Pedaladas da vida
Duran: "Depois de uma pedalada, com certeza o próximo trecho será o contrário do último"
Não adianta reclamar ou celebrar, porque com certeza depois de uma boa pedalada o próximo trecho vai ser o contrário do último
Algumas coisas fazem sentido, outras não. A vida, por exemplo. Demora para engrenar e quando se aprende como ela funciona, como são os mecanismos que parecem desvendar o delicado processo que faz com que um dia aconteça depois do outro, é que se descobre que não se pode mais descer dela. Que se pararmos de pedalar todos os dias a queda é inevitável.
E se os pequenos truques se aprendem na medida em que as situações vão acontecendo se descobre, também, que não existe manual, mapa, não existe guia para as curvas fechadas ou retas que, velozes, se perdem de vista. A cada virada as coisas vão acontecendo, dependendo da intensidade e da percepção do praticante deste esporte tão peculiar que é a vida. O caminho que para uns é tão claro para outros é quase imperceptível e para terceiros quase não existe. De qualquer maneira, ele não é o mesmo para todos. É que cada um, meus caros, tem de descobrir o seu. Mas isso, a certeza de que só você mesmo pode resolver seus problemas, se aprende cedo. E se descobre logo que a certeza do caminho não existe, existe apenas o vento no rosto, a ponta do fio dos cabelos ondulando numa tarde de verão, a lágrima no canto do olho, o coração apertado e tudo em volta acontecendo e – em especial a paisagem que poucos param para contemplar – tudo passando a uma velocidade que às vezes parece lenta demais, e outras não tem como se segurar. Como aquele aperto no estômago (ou será no coração?) que só se sente numa boa montanha-russa, num salto de paraquedas ou num fio de arame sem rede.
Tombos que ninguém vê
De vez em quando a vida nos ensina que nem tudo é como deveria ser. Que o terreno pode ser acidentado, plano, ladeira acima ou ladeira abaixo. E que não adianta reclamar ou celebrar, porque com certeza depois de uma boa pedalada o próximo trecho vai ser o contrário do último. Se foi fácil o outro será difícil, se foi difícil o outro será fácil.

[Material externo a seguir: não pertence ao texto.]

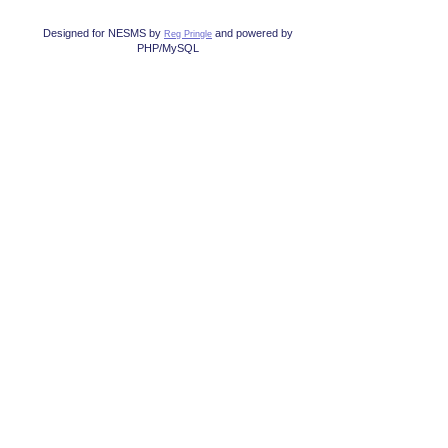
Designed for NESMS by
and powered by
Reg Pringle
PHP/MySQL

São reentrâncias e saliências, e a única coisa que fica guardada na memória são os tombos que ninguém vê, mas que serão responsáveis pelas vitórias em que os outros tanto acreditam. A competência de cada um só pode ser julgada por ele mesmo. Só você mesmo sabe aonde quer chegar, e os outros, meu caro, não sabem nada de você. Quando muito são apenas espectadores de uma corrida invisível que ninguém tem certeza de como vai acabar, e que eles imaginam, esperam e torcem – a favor ou contra – para que dê certo. Ou não.
Mas esse é um, apenas um, dos mistérios da vida, que começa e termina sendo pedalada pelas ambições e aspirações de cada um, em um movimento contínuo. Os ritmos são diferentes, as pedaladas, os ciclos, também. A constante, o denominador comum, é um só: nem sempre quem chega primeiro é o que ganha o prêmio.